3.  Mix it up.  Write by hand!  Or, if you write by hand most of the time, write on the computer.  I'm not a brain expert, so I'm sure of this, but I think these different modes of expression trigger different areas of the brain–and when I write by hand, my subconscious feeds me material like crazy.

4.  Get up from the computer.  Time after time I've risen from my desk chair and immediately had a thought about my WIP, causing me to run back to my desk. The subconscious is no doubt a trickster, liking the idea of me running back and forth from computer to whatever else it is I want to do.  I think that sometimes the brain just needs a bit of space–and getting away from the computer allows this.

5.  Practice repetitive activities.  This one is magic and never fails to work for me.  Knit, weed, mow the lawn, sew, vacuum, whatever.  There's something about the repetitive motion that encourages ideas for your writing.  

6. Take a shower.  I got the idea for the novel that I'm currently fired up about in the shower. Something about the ions being released by the water?  Or maybe its' because you are removed from all other stimuli? I dunno, I just know it works.  

7.  Turn a negative into a positive. This one is far and away the hardest, because it takes constant practice.  When you have a negative thought about anything–your body, your life, your writing, your spouse–train yourself to think about WIP.  This is a two-fer, as it saves you from damaging negative thoughts, and it will help you write your novel.  And, let me repeat, it is freakin' hard. 

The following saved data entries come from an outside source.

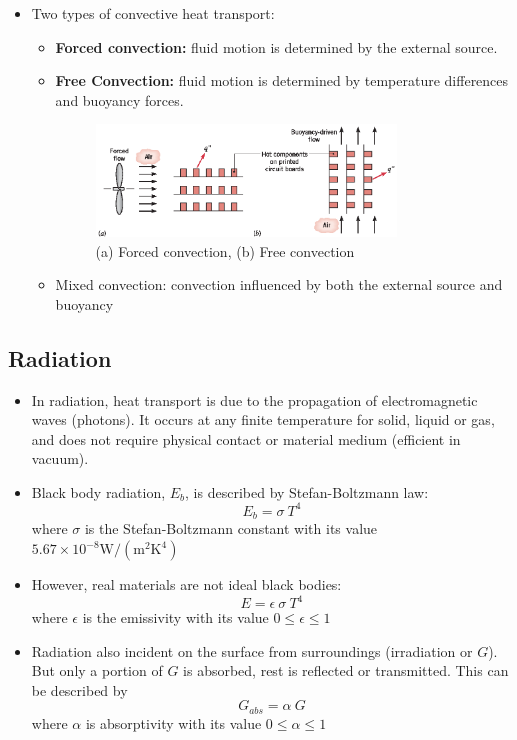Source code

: \documentclass[12pt, a4paper]{article}
\begin{document}
\begin{itemize}
    \item Two types of convective heat transport:
    \begin{itemize}
        \item \textbf{Forced convection:} fluid motion is determined by the external source.
        \item \textbf{Free Convection:} fluid motion is determined by temperature differences and buoyancy forces.
    \begin{figure}[H]
        \centering
        \includegraphics[width = 0.8\textwidth]{img/forced_and_free_convection.eps}
        \caption{(a) Forced convection, (b) Free convection}
    \end{figure}

    \item Mixed convection: convection influenced by both the external source and buoyancy
    \end{itemize}
\end{itemize}
 
\subsection{Radiation}
\begin{itemize}
    \item In radiation, heat transport is due to the propagation of electromagnetic waves (photons). It occurs at any finite temperature for solid, liquid or gas, and does not require physical contact or material medium (efficient in vacuum).
    
    \item Black body radiation, $E_{b}$, is described by Stefan-Boltzmann law: 
    \[ E_{b} = \sigma \ T^{4} \] 
    where $\sigma$ is the Stefan-Boltzmann constant with its value $ 5.67\times10^{-8} \mathrm{W/(m^{2} K^{4})}$

    \item However, real materials are not ideal black bodies:  \[ E = \epsilon \ \sigma \ T^{4} \] where $\epsilon$ is the emissivity with its value $0 \leq \epsilon \leq 1$

    \item Radiation also incident on the surface from surroundings (irradiation or $G$). But only a portion of $G$ is absorbed, rest is reflected or transmitted. This can be described by \[ G_{abs} = \alpha  \ G \] where $\alpha$ is absorptivity with its value $0 \leq \alpha \leq 1$
\end{itemize}
\end{document}

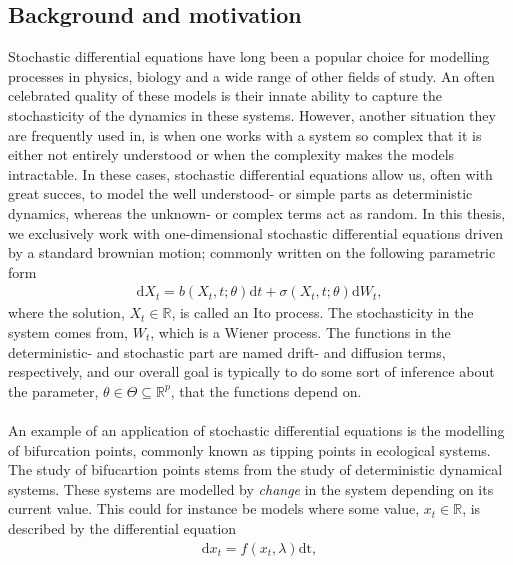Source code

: \subsection{Background and motivation}
Stochastic differential equations have long been a popular choice for modelling processes in physics, biology and a wide range of other fields of study. An often celebrated quality of these models is their innate ability to capture the stochasticity of the dynamics in these systems. However, another situation they are frequently used in, is when one works with a system so complex that it is either not entirely understood or when the complexity makes the models intractable. In these cases, stochastic differential equations allow us, often with great succes, to model the well understood- or simple parts as deterministic dynamics, whereas the unknown- or complex terms act as random. In this thesis, we exclusively work with one-dimensional stochastic differential equations driven by a standard brownian motion; commonly written on the following parametric form
\begin{align}
    \mathrm{d}X_t = b(X_t, t;\theta)\mathrm{d}t + \sigma\left(X_t, t; \theta\right)\mathrm{d}W_t,
\end{align}
where the solution, $X_t\in\mathbb{R}$, is called an Ito process. The stochasticity in the system comes from, $W_t$, which is a Wiener process. The functions in the deterministic- and stochastic part are named drift- and diffusion terms, respectively, and our overall goal is typically to do some sort of inference about the parameter, $\theta\in\Theta\subseteq\mathbb{R}^p$, that the functions depend on. \\\\
An example of an application of stochastic differential equations is the modelling of bifurcation points, commonly known as tipping points in ecological systems. The study of bifucartion points stems from the study of deterministic dynamical systems. These systems are modelled by \textit{change} in the system depending on its current value. This could for instance be models where some value, $x_t\in\mathbb{R}$, is described by the differential equation
\begin{align}
    \mathrm{d}x_t = f(x_t, \lambda)\mathrm{dt},
\end{align}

Do you work with your subconscious?  If so, what technique do you use?  Leave a comment!

Photo from Wikipedia.

0 thoughts on “Working With Your Subconscious

  1. J.D.

    That green part—this is your brain on adverbs.

  2. Charlotte Dixon

    Ha! Maybe so.

  3. Don Williams

    All good points Charlotte. I personally like to seed my brain, fill it up, stuff my face with yummy food, and then sleep on it all. I find that if I take the steps that you outlined, plus have a nice snack and snooze, I’ll somehow dream about what I was thinking about and my subconscious brain part will automatically fill in all kinds of cool details and ideas, some good, some not so good, leaving me with the simple, and some times not so simple, choice of gleaning the best parts to use.

  4. Charlotte Dixon

    Oooh, missed the part about filling myself up with good food–I like that!  I had dreams last night that woke me with their intensity and left me with pounding heart, but alas, they did not shed light on my WIP.  I'm glad yours do.

  5. Amanda Martin

    I love this – I do all these things and it’s easy to think of them as down time rather than nurturing the subconscious. I find walking the dog is particularly fruitful for ideas (especailly dialogue).

  6. Charlotte Dixon

    Ha! Now you get to give yourself credit for working instead of goofing off! I am currently dog-less but walking myself always gives me ideas.

    Sent from my iPad

  7. Kayla Dawn Thomas

    At some point in time, I have experienced each one of these situations, except number six. The funny thing is, I didn’t realize exactly what or why ideas came at those times. I can be a negative thinker, and I love the idea of channeling that energy into my work. My brain training is starting now! I have to confess, my big ideas generally come when I’m driving a long distance. I’ve had to start using my phone to record voice memos so I don’t forget them by the time I get to my destination.

  8. Charlotte Dixon

    Ooh, I love driving long distance, too!  I just got back from a mini-road trip across the state–three hours plus in each direction. Something about being on the road always loosens my brain.  I had a great writing session today!  Thanks for commenting.

  9. Maryse

    I use my dreams. I’ll ask a question before going to sleep and see what shows up for me. It’s always been very helpful. And BAKING!! I love to bake. When I write, I bake. Each time I’m stuck, I put another batch of cookies in the oven. My kids love it and ideas flow. 🙂

  10. Charlotte Dixon

    I like to do the writing while asleep thing, too!  But baking–that's a new one for me.  Probably because I don't consider myself the world's greatest cook or baker and sometimes it is more stressful than relaxing.  I bet your kids LOVE your idea-creating habit!